#### Records for this exercise ####

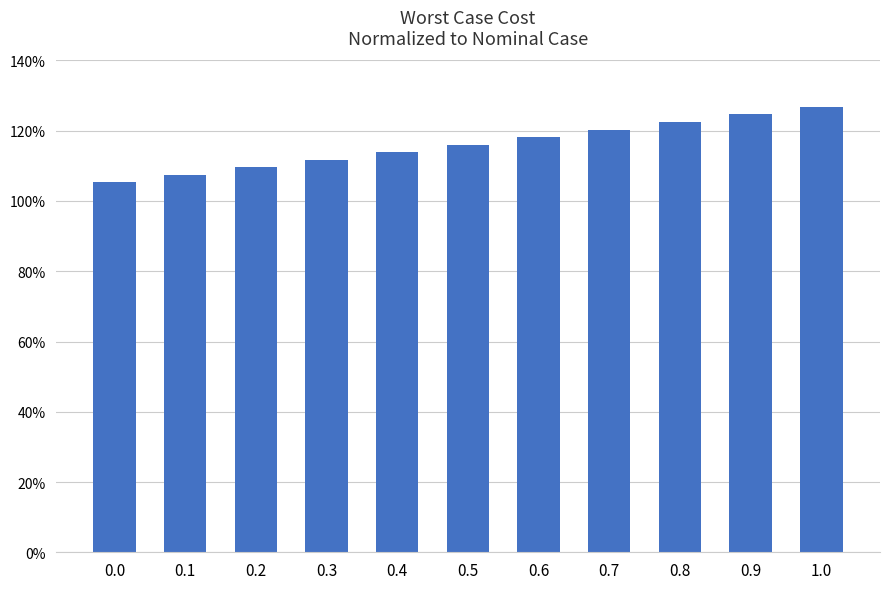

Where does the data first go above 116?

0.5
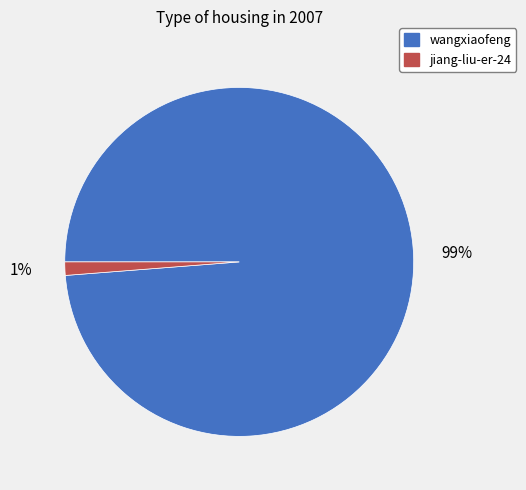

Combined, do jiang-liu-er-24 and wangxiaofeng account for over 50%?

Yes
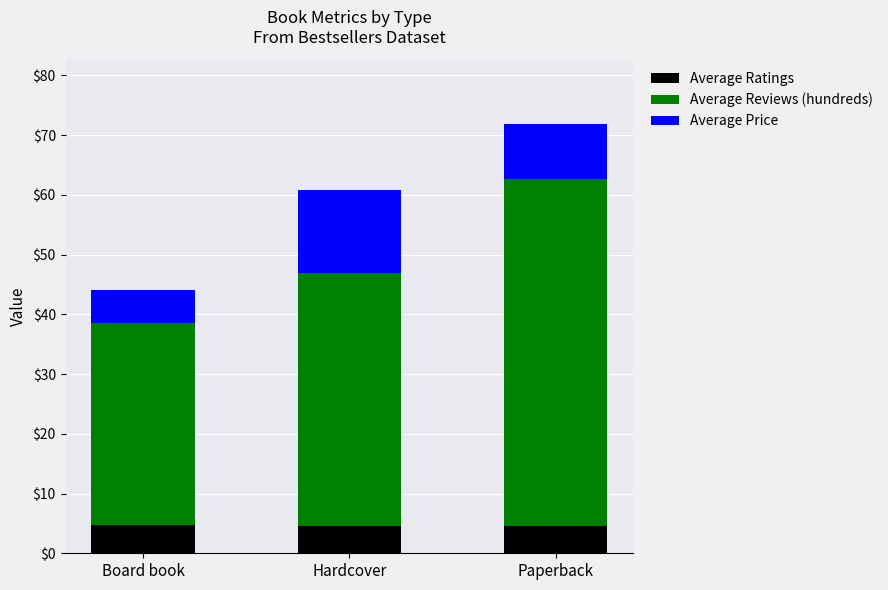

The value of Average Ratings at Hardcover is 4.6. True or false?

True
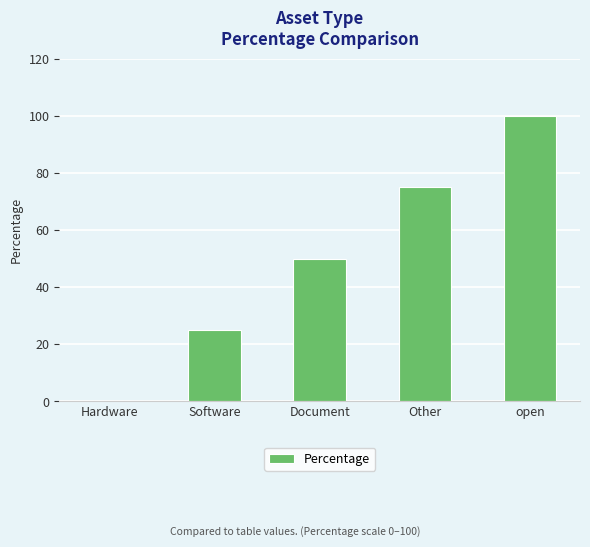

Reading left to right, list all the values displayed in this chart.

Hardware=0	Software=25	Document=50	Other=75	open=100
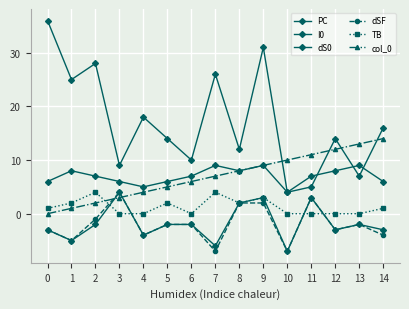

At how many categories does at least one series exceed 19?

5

####

● Job: Copy the listing verbatim from the line containing "Combined, do jiang-liu-er-24" through the end of the listing, both ends included. Leave the pictures out of your copy.

● Solution below:
Combined, do jiang-liu-er-24 and wangxiaofeng account for over 50%?

Yes

The value of Average Ratings at Hardcover is 4.6. True or false?

True

Reading left to right, list all the values displayed in this chart.

Hardware=0	Software=25	Document=50	Other=75	open=100

At how many categories does at least one series exceed 19?

5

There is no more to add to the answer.